Abstract

Gamma-aminobutyric acid is an important nonprotein amino acid and has been extensively applied in pharmaceuticals, livestock, food additives, and so on. It is important to develop Corynebacterium glutamicum strains that can efficiently produce gamma-aminobutyric acid from glucose. In this study, production of gamma-aminobutyric acid in C. glutamicum CGY700 was improved by construction of CO2 anaplerotic reaction and overexpression of citrate synthase. The co-expression of ppc encoding phosphoenolpyruvate carboxylase and gltA encoding citrate synthase was constructed and optimized in the chromosome to compensate carbon loss and conquer metabolic bottleneck. The expression of ppc and gltA were controlled by promoters Ptac and PtacM, and the optimal mode of PtacM-ppc-Ptac-gltA was determined.
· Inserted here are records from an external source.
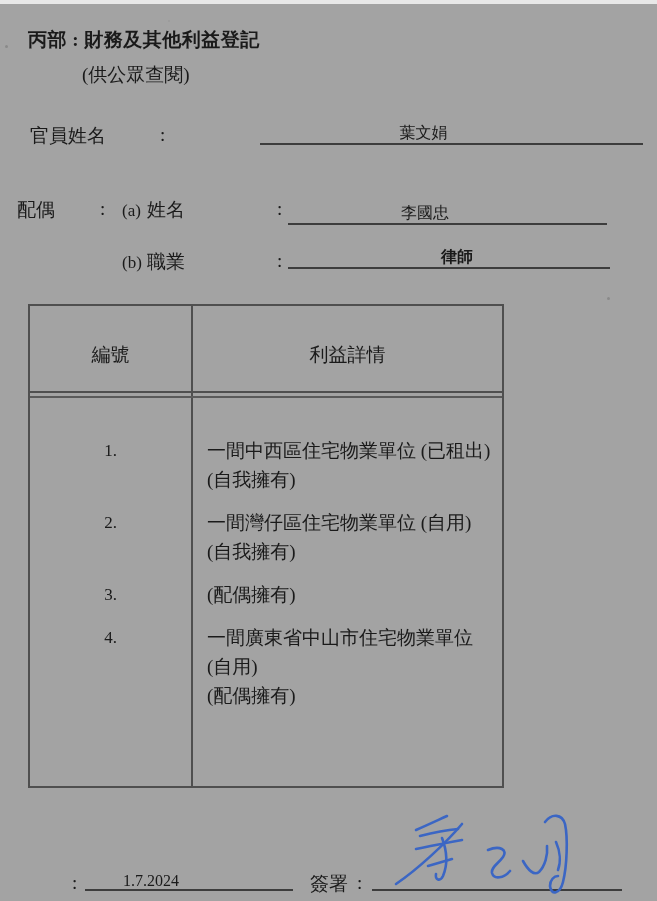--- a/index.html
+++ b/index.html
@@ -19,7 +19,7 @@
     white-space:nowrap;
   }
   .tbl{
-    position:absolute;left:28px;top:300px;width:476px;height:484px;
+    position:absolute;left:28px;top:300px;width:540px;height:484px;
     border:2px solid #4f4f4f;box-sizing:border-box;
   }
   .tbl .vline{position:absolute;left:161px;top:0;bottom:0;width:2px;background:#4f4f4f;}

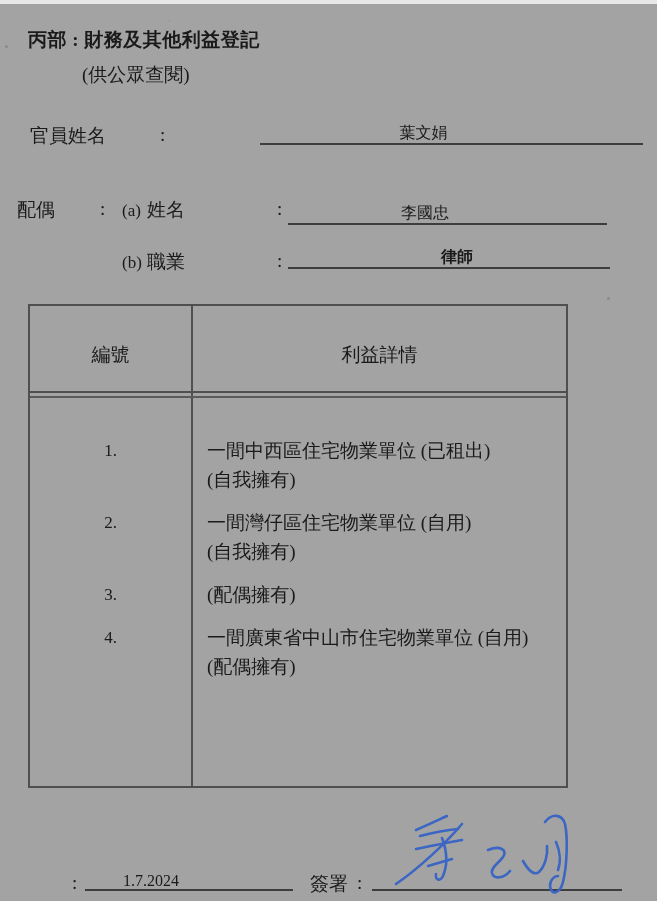--- a/index.html
+++ b/index.html
@@ -26,7 +26,7 @@
   .tbl .hsep1{position:absolute;left:0;right:0;top:85px;height:2px;background:#4f4f4f;}
   .tbl .hsep2{position:absolute;left:0;right:0;top:90px;height:2px;background:#5a5a5a;}
   .tbl .hcell-no{position:absolute;left:0;top:36px;width:161px;text-align:center;font-size:19px;}
-  .tbl .hcell-detail{position:absolute;left:163px;right:0;top:36px;text-align:center;font-size:19px;}
+  .tbl .hcell-detail{position:absolute;left:163px;right:0;top:36px;text-align:center;font-size:15px;}
   .tbody{position:absolute;left:0;right:0;top:92px;bottom:0;padding-top:38px;overflow:hidden;}
   .trow{display:flex;margin-bottom:14px;}
   .trow .no{width:161px;flex:0 0 161px;text-align:center;font-size:17px;line-height:29px;}

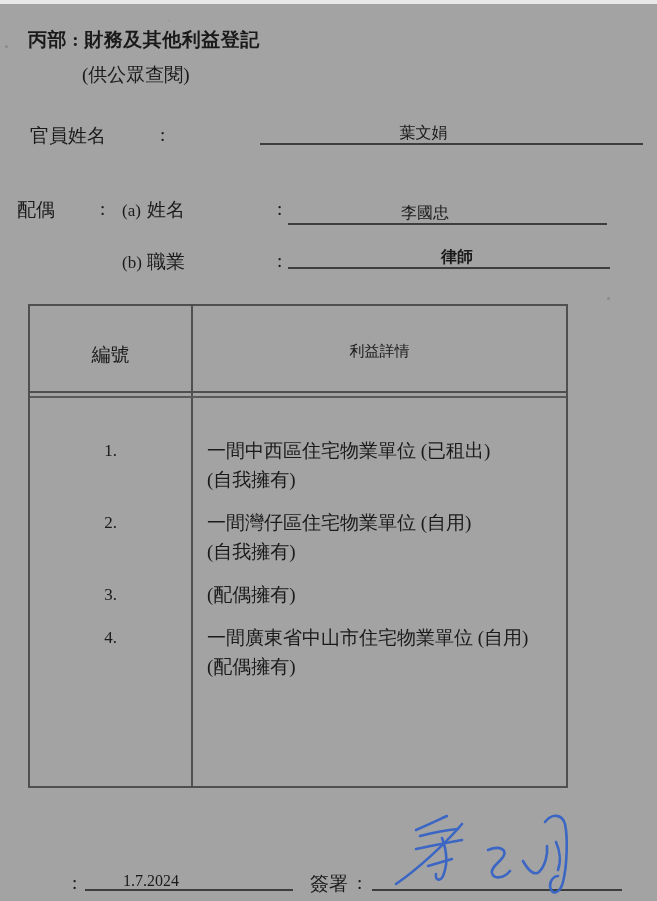--- a/index.html
+++ b/index.html
@@ -30,7 +30,7 @@
   .tbody{position:absolute;left:0;right:0;top:92px;bottom:0;padding-top:38px;overflow:hidden;}
   .trow{display:flex;margin-bottom:14px;}
   .trow .no{width:161px;flex:0 0 161px;text-align:center;font-size:17px;line-height:29px;}
-  .trow .detail{flex:1;padding-left:16px;font-size:19px;line-height:29px;}
+  .trow .detail{flex:1;padding-left:24px;font-size:19px;line-height:29px;font-style:italic;}
   .speck{position:absolute;border-radius:50%;}
   .sig-svg{position:absolute;left:390px;top:795px;z-index:3;}
 </style>

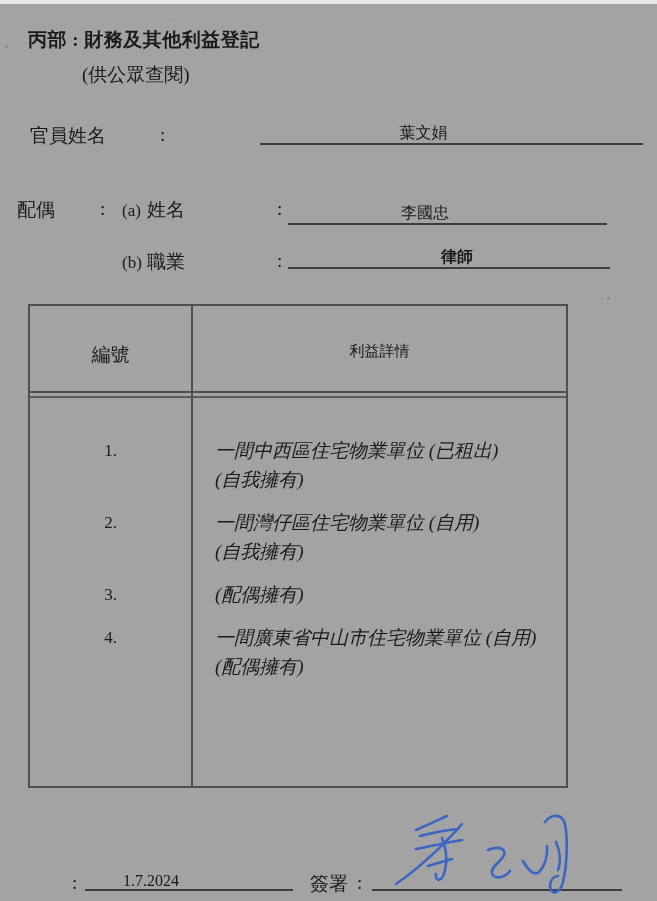--- a/index.html
+++ b/index.html
@@ -94,6 +94,7 @@
       <div class="trow">
         <div class="no">3.</div>
         <div class="detail">
+          <div>一間西貢區住宅物業單位 (已租出)</div>
           <div>(配偶擁有)</div>
         </div>
       </div>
Simultaneously, the genes pknG encoding serine/threonine protein kinase G and ldh encoding l-lactate dehydrogenase were deleted, and glnA2 encoding glutamine synthase was overexpressed in the chromosome. The final strain CGY-PG-304 constructed in this study could produce 41.17 g/L gamma-aminobutyric acid in shake flask cultivation and 58.33 g/L gamma-aminobutyric acid via Fed-Batch fermentation with a yield of 0.30 g/g glucose. CGY-PG-304 was constructed by genome editing; therefore, it is stable and not necessary to add any antibiotics and inducer during fermentation.